Correlation Between Merck and Valneva SE
Can any of the company-specific risk be diversified away by investing in both Merck and Valneva SE at the same time? Although using a correlation coefficient on its own may not help to predict future stock returns, this module helps to understand the diversifiable risk of combining Merck and Valneva SE into the same portfolio, which is an essential part of the fundamental portfolio management process.
By analyzing existing cross correlation between Merck Company and Valneva SE, you can compare the effects of market volatilities on Merck and Valneva SE and check how they will diversify away market risk if combined in the same portfolio for a given time horizon. You can also utilize pair trading strategies of matching a long position in Merck with a short position of Valneva SE. Check out your portfolio center. Please also check ongoing floating volatility patterns of Merck and Valneva SE.
Diversification Opportunities for Merck and Valneva SE
0.66 | Correlation Coefficient |
Poor diversification
The 3 months correlation between Merck and Valneva is 0.66. Overlapping area represents the amount of risk that can be diversified away by holding Merck Company and Valneva SE in the same portfolio, assuming nothing else is changed. The correlation between historical prices or returns on Valneva SE and Merck is a relative statistical measure of the degree to which these equity instruments tend to move together. The correlation coefficient measures the extent to which returns on Merck Company are associated (or correlated) with Valneva SE. Values of the correlation coefficient range from -1 to +1, where. The correlation of zero (0) is possible when the price movement of Valneva SE has no effect on the direction of Merck i.e., Merck and Valneva SE go up and down completely randomly.
Pair Corralation between Merck and Valneva SE
Assuming the 90 days trading horizon Merck Company is expected to generate 0.46 times more return on investment than Valneva SE. However, Merck Company is 2.2 times less risky than Valneva SE. It trades about -0.09 of its potential returns per unit of risk. Valneva SE is currently generating about -0.19 per unit of risk. If you would invest 11,657 in Merck Company on September 1, 2024 and sell it today you would lose (1,987) from holding Merck Company or give up 17.05% of portfolio value over 90 days.

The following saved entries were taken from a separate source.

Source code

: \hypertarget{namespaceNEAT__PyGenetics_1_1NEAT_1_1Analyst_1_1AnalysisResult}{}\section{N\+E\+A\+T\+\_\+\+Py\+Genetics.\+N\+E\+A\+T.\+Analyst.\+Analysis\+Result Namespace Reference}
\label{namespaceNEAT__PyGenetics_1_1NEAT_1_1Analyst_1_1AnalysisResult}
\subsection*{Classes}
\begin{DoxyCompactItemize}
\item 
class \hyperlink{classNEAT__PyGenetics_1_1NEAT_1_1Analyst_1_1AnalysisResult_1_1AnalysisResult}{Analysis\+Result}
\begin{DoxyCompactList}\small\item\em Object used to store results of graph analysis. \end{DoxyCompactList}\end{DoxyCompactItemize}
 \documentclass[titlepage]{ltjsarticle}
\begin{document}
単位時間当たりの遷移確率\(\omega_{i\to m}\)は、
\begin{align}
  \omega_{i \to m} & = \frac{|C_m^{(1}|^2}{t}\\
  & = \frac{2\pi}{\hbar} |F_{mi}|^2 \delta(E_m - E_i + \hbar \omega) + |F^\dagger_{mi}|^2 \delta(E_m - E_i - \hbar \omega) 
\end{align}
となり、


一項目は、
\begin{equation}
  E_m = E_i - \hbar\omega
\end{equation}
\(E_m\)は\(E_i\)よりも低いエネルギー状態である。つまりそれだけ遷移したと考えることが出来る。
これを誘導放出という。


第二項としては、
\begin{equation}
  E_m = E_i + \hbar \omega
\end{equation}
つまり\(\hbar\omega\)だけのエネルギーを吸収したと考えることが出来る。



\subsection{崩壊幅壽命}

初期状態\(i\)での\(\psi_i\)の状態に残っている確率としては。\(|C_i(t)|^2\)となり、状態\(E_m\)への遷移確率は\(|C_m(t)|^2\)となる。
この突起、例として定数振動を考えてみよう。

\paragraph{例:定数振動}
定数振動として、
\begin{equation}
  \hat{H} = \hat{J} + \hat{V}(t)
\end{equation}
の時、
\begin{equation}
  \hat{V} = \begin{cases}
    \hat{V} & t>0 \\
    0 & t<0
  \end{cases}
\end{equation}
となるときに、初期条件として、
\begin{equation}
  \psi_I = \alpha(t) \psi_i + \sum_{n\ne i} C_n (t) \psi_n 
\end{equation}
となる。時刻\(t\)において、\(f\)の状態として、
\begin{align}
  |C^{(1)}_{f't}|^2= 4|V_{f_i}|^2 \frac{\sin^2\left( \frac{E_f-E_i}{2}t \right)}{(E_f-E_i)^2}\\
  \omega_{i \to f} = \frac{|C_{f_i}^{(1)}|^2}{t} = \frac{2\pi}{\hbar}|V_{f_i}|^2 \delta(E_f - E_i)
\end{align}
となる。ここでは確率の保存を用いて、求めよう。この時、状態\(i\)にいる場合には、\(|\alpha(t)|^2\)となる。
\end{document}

Time Period | 3 Months [change] |
Direction | Moves Together |
Strength | Significant |
Accuracy | 100.0% |
Values | Daily Returns |
Merck Company vs. Valneva SE
Performance |
Timeline |
Merck Company |
Valneva SE |
Merck and Valneva SE Volatility Contrast
Predicted Return Density |
Returns |
Pair Trading with Merck and Valneva SE
The main advantage of trading using opposite Merck and Valneva SE positions is that it hedges away some unsystematic risk. Because of two separate transactions, even if Merck position performs unexpectedly, Valneva SE can make up some of the losses. Pair trading also minimizes risk from directional movements in the market. For example, if an entire industry or sector drops because of unexpected headlines, the short position in Valneva SE will offset losses from the drop in Valneva SE's long position.Merck vs. RATH Aktiengesellschaft | Merck vs. AT S Austria | Merck vs. BAWAG Group AG | Merck vs. Semperit Aktiengesellschaft Holding |
Valneva SE vs. Merck Company | Valneva SE vs. Unilever PLC | Valneva SE vs. Anheuser Busch InBev SANV | Valneva SE vs. The Este Lauder |
Check out your portfolio center.Note that this page's information should be used as a complementary analysis to find the right mix of equity instruments to add to your existing portfolios or create a brand new portfolio. You can also try the Competition Analyzer module to analyze and compare many basic indicators for a group of related or unrelated entities.